Howard’s only two clean sheets in five Hex starts have been against Panama and Honduras at home. And unlike Howard, Guzan is in the form of his life, picking up the Aston Villa Player of the Season award ahead of even Christian Benteke, who scored 19 league goals. This compilation from last season showcases all of Guzan’s best attributes—athleticism, sound decision-making, and fearlessness. At age 28, Guzan appears to be firmly in the middle of his prime, whereas the 34-year-old Howard is years removed from his previous top-five in the world level. Some have suggested that Howard’s organizational skills are superior to Guzan’s and thus a goalkeeping switch would be foolhardy at this stage. But Guzan has clearly proven he can marshal a young backline, as shown by the shutouts against Costa Rica and Mexico in the Hex. He’s also far more accustomed to directing an inexperienced back four than Howard is.

At Everton, Howard has benefitted from considerable continuity in front of him, especially in the center back department, with the experienced Sylvain Distin and Phil Jagielka shielding Howard’s goal for a number of years.

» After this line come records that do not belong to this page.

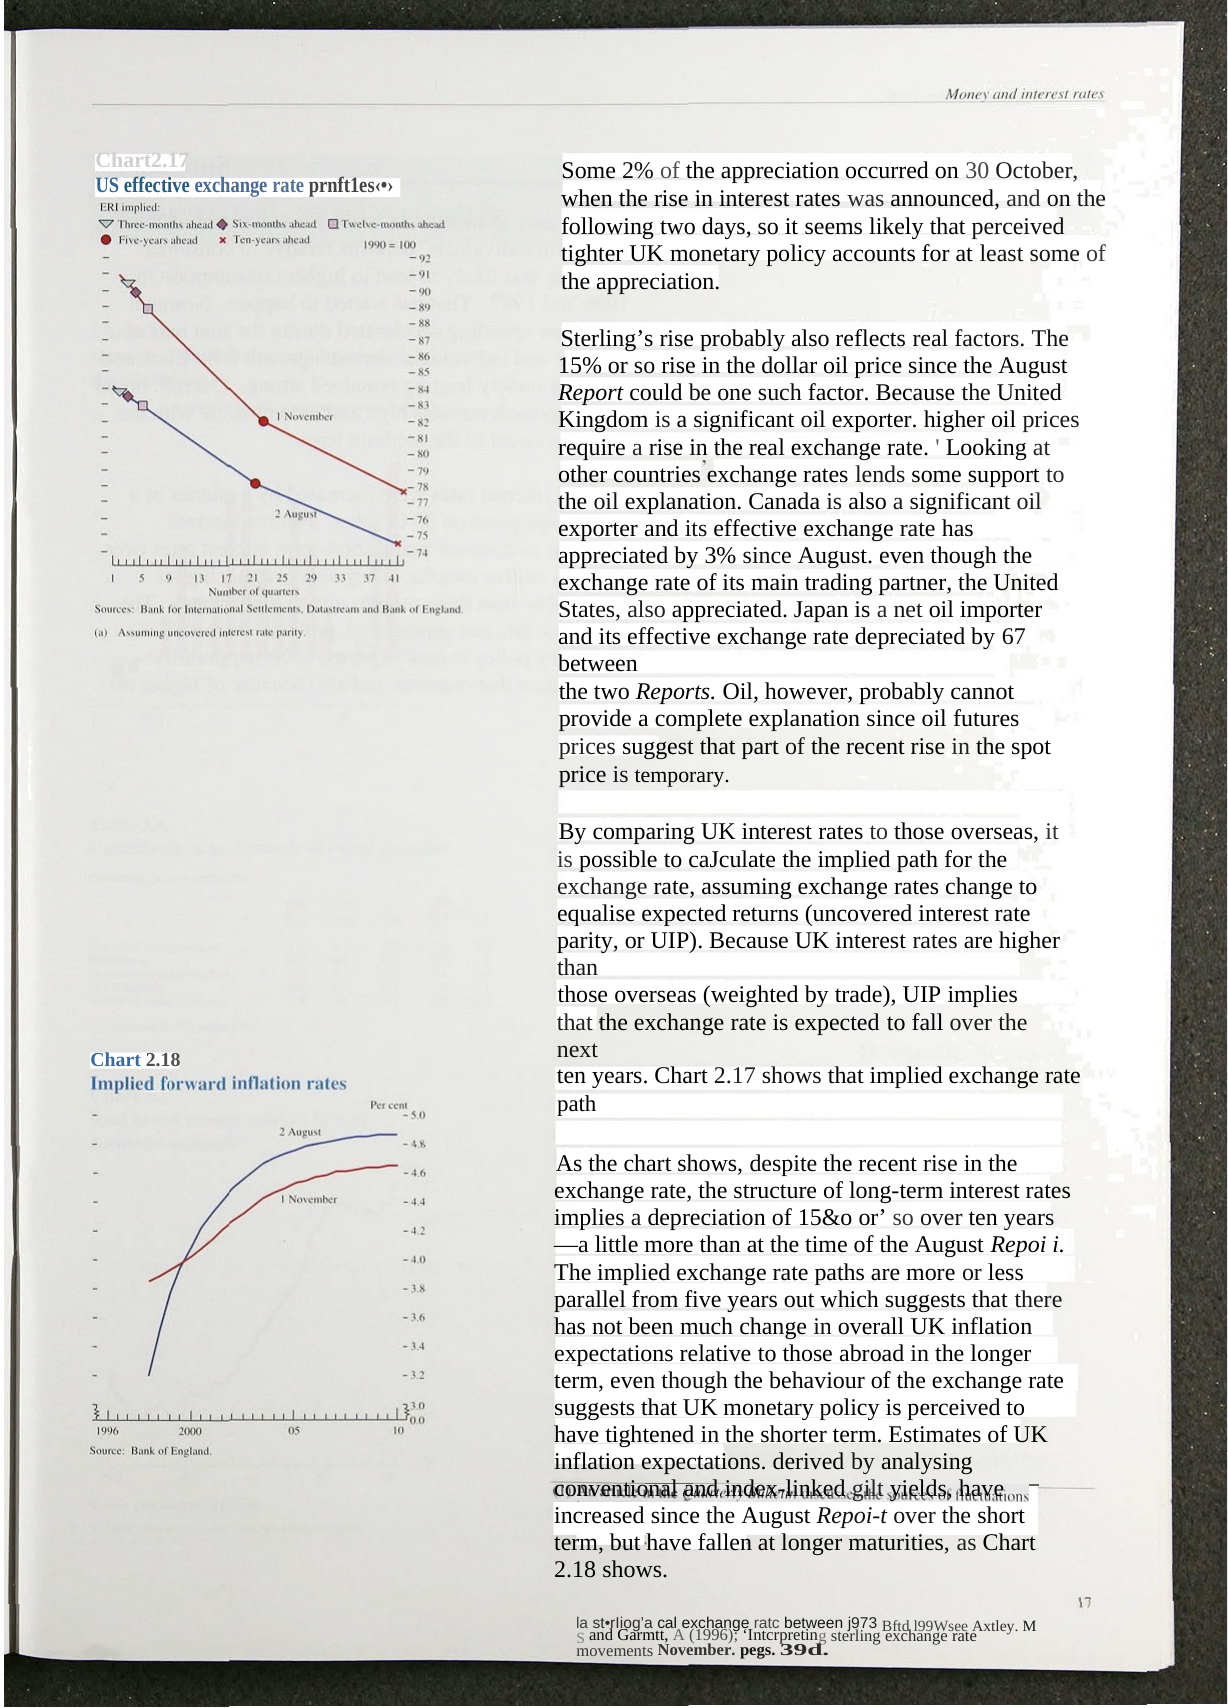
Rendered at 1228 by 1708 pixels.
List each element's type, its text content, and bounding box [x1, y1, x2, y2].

text la st•rIiog’a cal exchange ratc between j973 Bftd l99Wsee Axtley. M S and Garmtt, A (1996); ‘Intcrpreting sterling exchange rate movements November. pegs. 39d. [576, 1618, 1047, 1660]
text Some 2% of the appreciation occurred on 30 October, when the rise in interest rates was announced, and on the following two days, so it seems likely that perceived tighter UK monetary policy accounts for at least some of the appreciation. [561, 157, 1108, 294]
text ten years. Chart 2.17 shows that implied exchange rate [557, 1062, 1110, 1089]
text Chart 2.18 [90, 1048, 402, 1071]
text Sterling’s rise probably also reflects real factors. The 15% or so rise in the dollar oil price since the August Report could be one such factor. Because the United Kingdom is a significant oil exporter. higher oil prices require a rise in the real exchange rate. ' Looking at other countries exchange rates lends some support to the oil explanation. Canada is also a significant oil exporter and its effective exchange rate has appreciated by 3% since August. even though the exchange rate of its main trading partner, the United States, also appreciated. Japan is a net oil importer and its effective exchange rate depreciated by 67 between [558, 325, 1079, 677]
text the two Reports. Oil, however, probably cannot provide a complete explanation since oil futures prices suggest that part of the recent rise in the spot price is temporary. [558, 677, 1071, 787]
picture [4, 0, 1228, 1707]
text By comparing UK interest rates to those overseas, it is possible to caJculate the implied path for the exchange rate, assuming exchange rates change to equalise expected returns (uncovered interest rate parity, or UIP). Because UK interest rates are higher than [557, 818, 1069, 981]
text As the chart shows, despite the recent rise in the exchange rate, the structure of long-term interest rates implies a depreciation of 15&o or’ so over ten years—a little more than at the time of the August Repoi i. The implied exchange rate paths are more or less parallel from five years out which suggests that there has not been much change in overall UK inflation expectations relative to those abroad in the longer term, even though the behaviour of the exchange rate suggests that UK monetary policy is perceived to have tightened in the shorter term. Estimates of UK inflation expectations. derived by analysing conventional and index-linked gilt yields, have increased since the August Repoi-t over the short term, but have fallen at longer maturities, as Chart 2.18 shows. [554, 1150, 1076, 1583]
text Chart2.17 [95, 148, 402, 173]
text path [557, 1090, 1110, 1116]
text US effective exchange rate prnft1es‹•› [95, 173, 402, 197]
text those overseas (weighted by trade), UIP implies that the exchange rate is expected to fall over the next [557, 981, 1047, 1062]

On the other hand, Guzan’s Aston Villa side employs a constantly changing back four. The unit that beat Arsenal at the Emirates on opening day had an average age of just 24. Guzan would be ready to work with whatever patchwork defense the U.S. deploys on Tuesday simply because he does it on a weekly basis with his club team.

The magnitude of the game won’t unsettle Guzan, either. He kept his nerve playing in a blizzard and also at the storied Azteca, so there’s no reason to think he can’t continue his run of quality performances in big games.

With all of this in mind, it’s time to instill Brad Guzan as the U.S. No. 1. He’s confident, in form, and in his athletic prime. There is absolutely no room for sentimentality when it comes to qualifying for the World Cup, especially before a game against a bitter rival.

Given the questionable defense the Yanks will field on Tuesday night, they will need a strong performance in net. At the moment, Brad Guzan is more likely to produce one than Tim Howard.

Is it time for Brad Guzan to step in? Who’s more likely to get the U.S. three points on Tuesday?